## GIVEN DATA
• • •

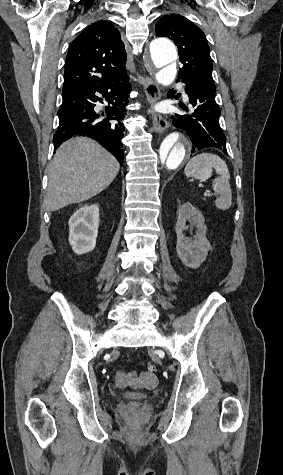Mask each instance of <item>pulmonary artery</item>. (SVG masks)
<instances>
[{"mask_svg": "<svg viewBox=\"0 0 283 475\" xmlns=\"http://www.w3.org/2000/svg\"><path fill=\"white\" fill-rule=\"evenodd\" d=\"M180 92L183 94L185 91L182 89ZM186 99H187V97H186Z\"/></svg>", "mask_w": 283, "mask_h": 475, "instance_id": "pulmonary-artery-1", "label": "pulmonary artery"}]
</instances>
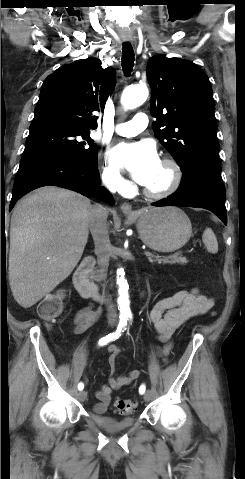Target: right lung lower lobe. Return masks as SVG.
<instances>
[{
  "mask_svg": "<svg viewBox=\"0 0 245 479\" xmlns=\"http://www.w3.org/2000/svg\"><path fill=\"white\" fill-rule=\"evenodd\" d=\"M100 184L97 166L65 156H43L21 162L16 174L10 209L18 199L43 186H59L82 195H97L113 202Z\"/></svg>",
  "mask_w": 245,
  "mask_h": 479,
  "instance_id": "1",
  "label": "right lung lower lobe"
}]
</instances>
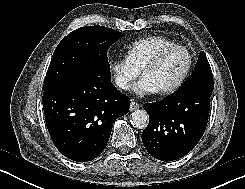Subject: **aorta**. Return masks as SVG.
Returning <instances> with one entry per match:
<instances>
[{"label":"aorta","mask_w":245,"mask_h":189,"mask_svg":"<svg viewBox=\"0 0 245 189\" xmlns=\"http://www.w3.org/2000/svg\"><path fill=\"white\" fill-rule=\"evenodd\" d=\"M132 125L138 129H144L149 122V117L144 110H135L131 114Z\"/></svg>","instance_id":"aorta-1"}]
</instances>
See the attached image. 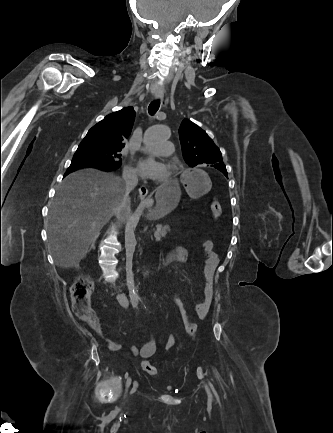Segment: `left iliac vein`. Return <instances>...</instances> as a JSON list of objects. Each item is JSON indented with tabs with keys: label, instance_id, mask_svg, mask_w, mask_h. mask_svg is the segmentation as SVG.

• • •

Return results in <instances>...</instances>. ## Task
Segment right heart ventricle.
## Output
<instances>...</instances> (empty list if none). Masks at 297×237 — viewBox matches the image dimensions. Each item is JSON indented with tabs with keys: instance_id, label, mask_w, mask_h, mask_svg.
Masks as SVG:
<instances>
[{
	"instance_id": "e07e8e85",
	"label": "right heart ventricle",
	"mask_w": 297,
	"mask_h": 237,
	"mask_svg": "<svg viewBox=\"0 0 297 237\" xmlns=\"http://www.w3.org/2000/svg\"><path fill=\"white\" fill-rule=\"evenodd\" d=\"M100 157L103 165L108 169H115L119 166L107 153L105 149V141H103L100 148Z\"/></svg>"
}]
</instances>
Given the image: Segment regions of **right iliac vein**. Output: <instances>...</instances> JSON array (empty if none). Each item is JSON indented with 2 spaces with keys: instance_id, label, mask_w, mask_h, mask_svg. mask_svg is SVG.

• • •

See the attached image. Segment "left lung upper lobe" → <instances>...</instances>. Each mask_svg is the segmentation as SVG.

• • •

## TASK INSTRUCTIONS
How many lines of the records above contain the string "Output", matching case exactly? Give only the number.

## SOLVED PROBLEM
2